Il problema finora sottovalutato assume un’importanza fondamentale
di fronte alle frequenti crisi del sistema.
Non ultimo l’attivazione della procedura di mobilità da
parte del C.G.S. per circa 40 lavoratori, impegnati nel ciclo della
depurazione. Azienda che avrebbe dovuto già dismettere la propria
attività, così come definito nella convenzione fra l’ATO
e la SIIS ed il relativo passaggio dei lavoratori.
La CGIL salernitana, più volte ha sostenuto che la Società
Mista a prevalentemente capitale pubblico, con scelta del socio privato
attraverso gara ad evidenza pubblica, fosse lo strumento più
idoneo per la gestione del servizio idrico integrato.
Così come si è proceduto negli altri ATO della Campania.
Invece l’affidamento in “house” dell’ATO Sele,
non solo è stato un atto inutile e illegittimo, così come
confermato dalla sentenza del Consiglio di Stato e dai tentativi di
modifica dello statuto che la SIIS intende operare; ma, anche, come
più volte denunciato essa percorre la strada di una soluzione
residuale destinata alle piccole gestioni, incapace di attivare politiche
e risorse per consentire investimenti finalizzati all’ammodernamento
delle reti, della depurazione, dell’innovazione tecnologica e
organizzativa.
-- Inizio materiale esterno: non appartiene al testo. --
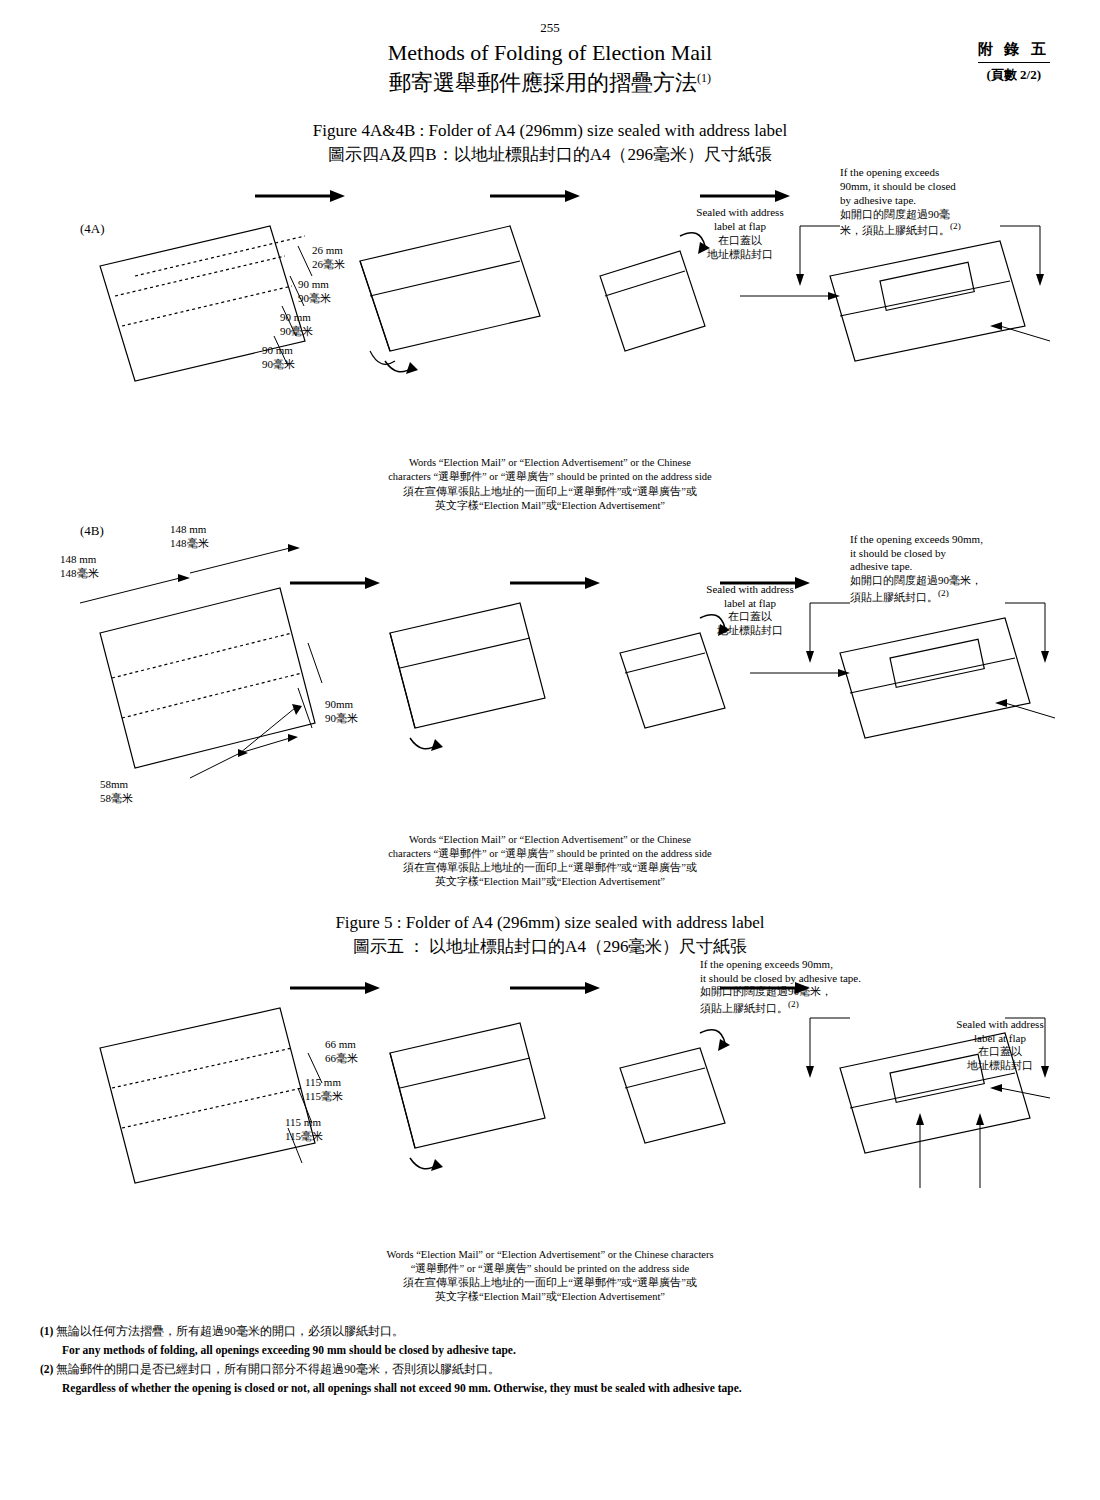附 錄 五
(頁數 2/2)
255
Methods of Folding of Election Mail 郵寄選舉郵件應採用的摺疊方法(1)
Figure 4A&4B : Folder of A4 (296mm) size sealed with address label 圖示四A及四B：以地址標貼封口的A4（296毫米）尺寸紙張
(4A)
26 mm
26毫米
90 mm
90毫米
90 mm
90毫米
90 mm
90毫米
Sealed with address
label at flap
在口蓋以
地址標貼封口
If the opening exceeds
90mm, it should be closed
by adhesive tape.
如開口的闊度超過90毫
米，須貼上膠紙封口。(2)
Words “Election Mail” or “Election Advertisement” or the Chinese
characters “選舉郵件” or “選舉廣告” should be printed on the address side
須在宣傳單張貼上地址的一面印上“選舉郵件”或“選舉廣告”或
英文字樣“Election Mail”或“Election Advertisement”
(4B)
148 mm
148毫米
148 mm
148毫米
90mm
90毫米
58mm
58毫米
Sealed with address
label at flap
在口蓋以
地址標貼封口
If the opening exceeds 90mm,
it should be closed by
adhesive tape.
如開口的闊度超過90毫米，
須貼上膠紙封口。(2)
Words “Election Mail” or “Election Advertisement” or the Chinese
characters “選舉郵件” or “選舉廣告” should be printed on the address side
須在宣傳單張貼上地址的一面印上“選舉郵件”或“選舉廣告”或
英文字樣“Election Mail”或“Election Advertisement”
Figure 5 : Folder of A4 (296mm) size sealed with address label 圖示五 ： 以地址標貼封口的A4（296毫米）尺寸紙張
66 mm
66毫米
115 mm
115毫米
115 mm
115毫米
If the opening exceeds 90mm,
it should be closed by adhesive tape.
如開口的闊度超過90毫米，
須貼上膠紙封口。(2)
Sealed with address
label at flap
在口蓋以
地址標貼封口
Words “Election Mail” or “Election Advertisement” or the Chinese characters
“選舉郵件” or “選舉廣告” should be printed on the address side
須在宣傳單張貼上地址的一面印上“選舉郵件”或“選舉廣告”或
英文字樣“Election Mail”或“Election Advertisement”
(1) 無論以任何方法摺疊，所有超過90毫米的開口，必須以膠紙封口。
For any methods of folding, all openings exceeding 90 mm should be closed by adhesive tape.
(2) 無論郵件的開口是否已經封口，所有開口部分不得超過90毫米，否則須以膠紙封口。
Regardless of whether the opening is closed or not, all openings shall not exceed 90 mm. Otherwise, they must be sealed with adhesive tape.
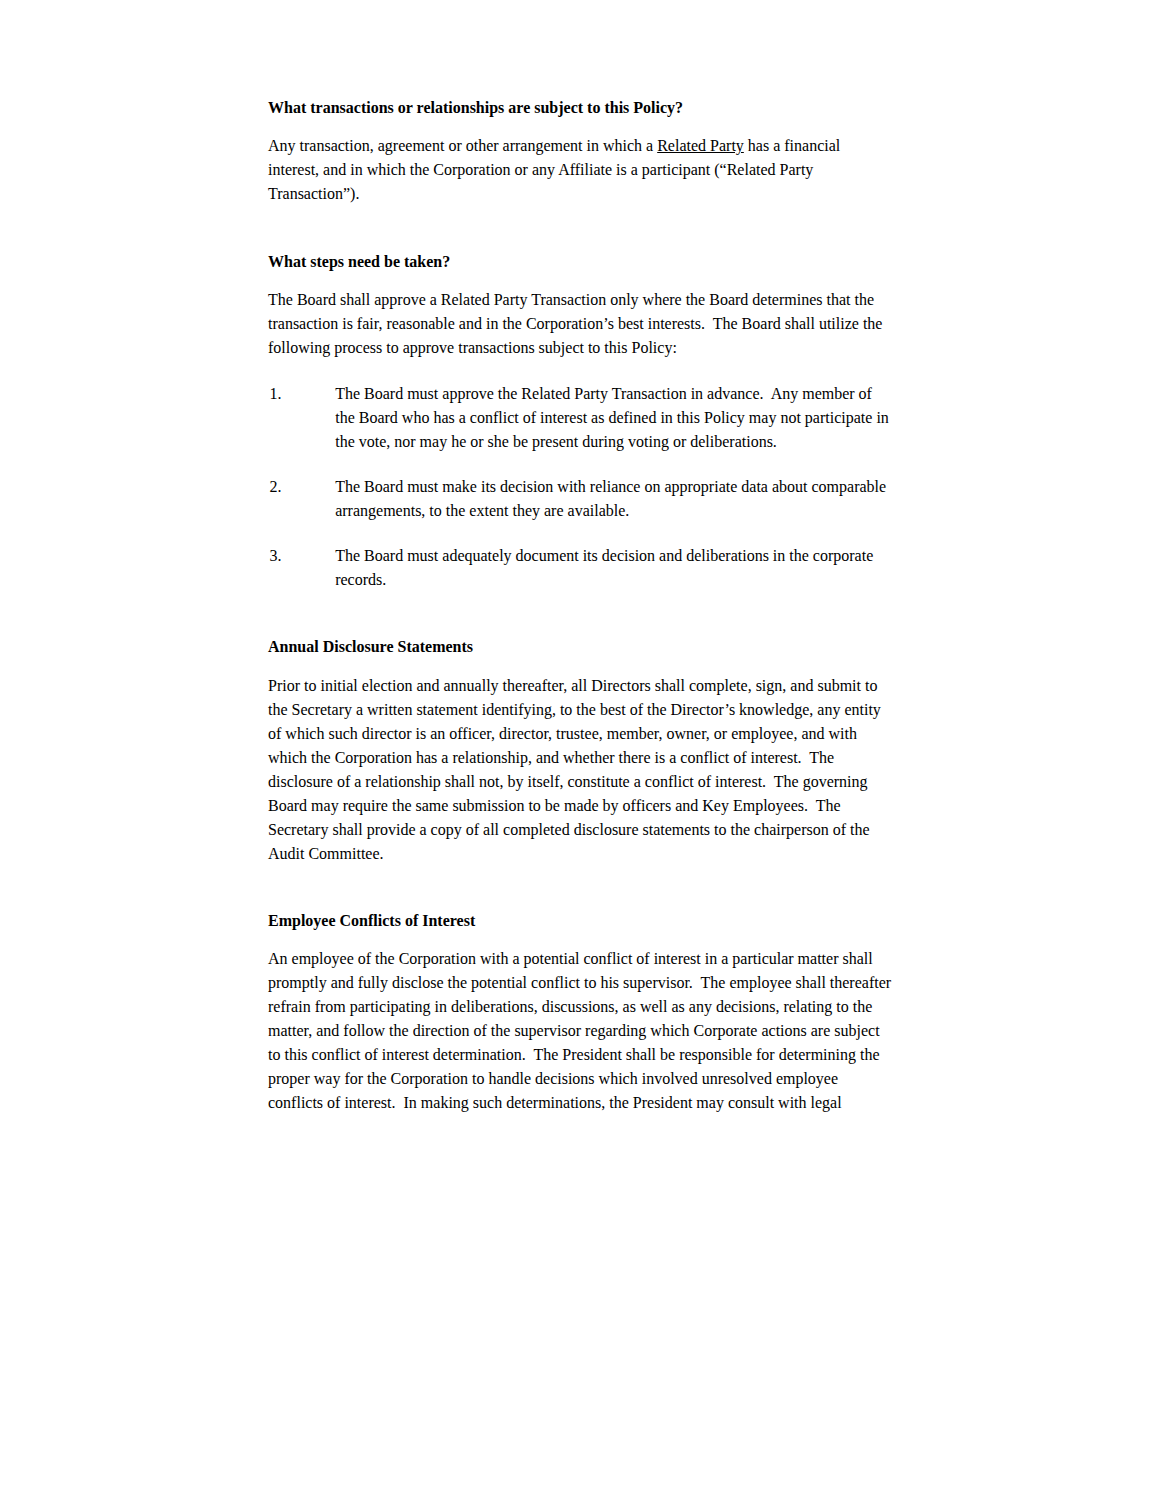What transactions or relationships are subject to this Policy?
Any transaction, agreement or other arrangement in which a Related Party has a financial interest, and in which the Corporation or any Affiliate is a participant (“Related Party Transaction”).
What steps need be taken?
The Board shall approve a Related Party Transaction only where the Board determines that the transaction is fair, reasonable and in the Corporation’s best interests. The Board shall utilize the following process to approve transactions subject to this Policy:
1. The Board must approve the Related Party Transaction in advance. Any member of the Board who has a conflict of interest as defined in this Policy may not participate in the vote, nor may he or she be present during voting or deliberations.
2. The Board must make its decision with reliance on appropriate data about comparable arrangements, to the extent they are available.
3. The Board must adequately document its decision and deliberations in the corporate records.
Annual Disclosure Statements
Prior to initial election and annually thereafter, all Directors shall complete, sign, and submit to the Secretary a written statement identifying, to the best of the Director’s knowledge, any entity of which such director is an officer, director, trustee, member, owner, or employee, and with which the Corporation has a relationship, and whether there is a conflict of interest. The disclosure of a relationship shall not, by itself, constitute a conflict of interest. The governing Board may require the same submission to be made by officers and Key Employees. The Secretary shall provide a copy of all completed disclosure statements to the chairperson of the Audit Committee.
Employee Conflicts of Interest
An employee of the Corporation with a potential conflict of interest in a particular matter shall promptly and fully disclose the potential conflict to his supervisor. The employee shall thereafter refrain from participating in deliberations, discussions, as well as any decisions, relating to the matter, and follow the direction of the supervisor regarding which Corporate actions are subject to this conflict of interest determination. The President shall be responsible for determining the proper way for the Corporation to handle decisions which involved unresolved employee conflicts of interest. In making such determinations, the President may consult with legal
Con evidente scarsa qualità dei servizi, aumento
dei costi e della tariffa.
Pertanto, la CGIL invita la Provincia, il Consiglio di Amministrazione
e l’assemblea dell’ATO a riconsiderare le proprie scelte,
e si rende disponibile ad un confronto di merito per concretizzare un
moderno ed efficiente sistema del ciclo integrato delle acque.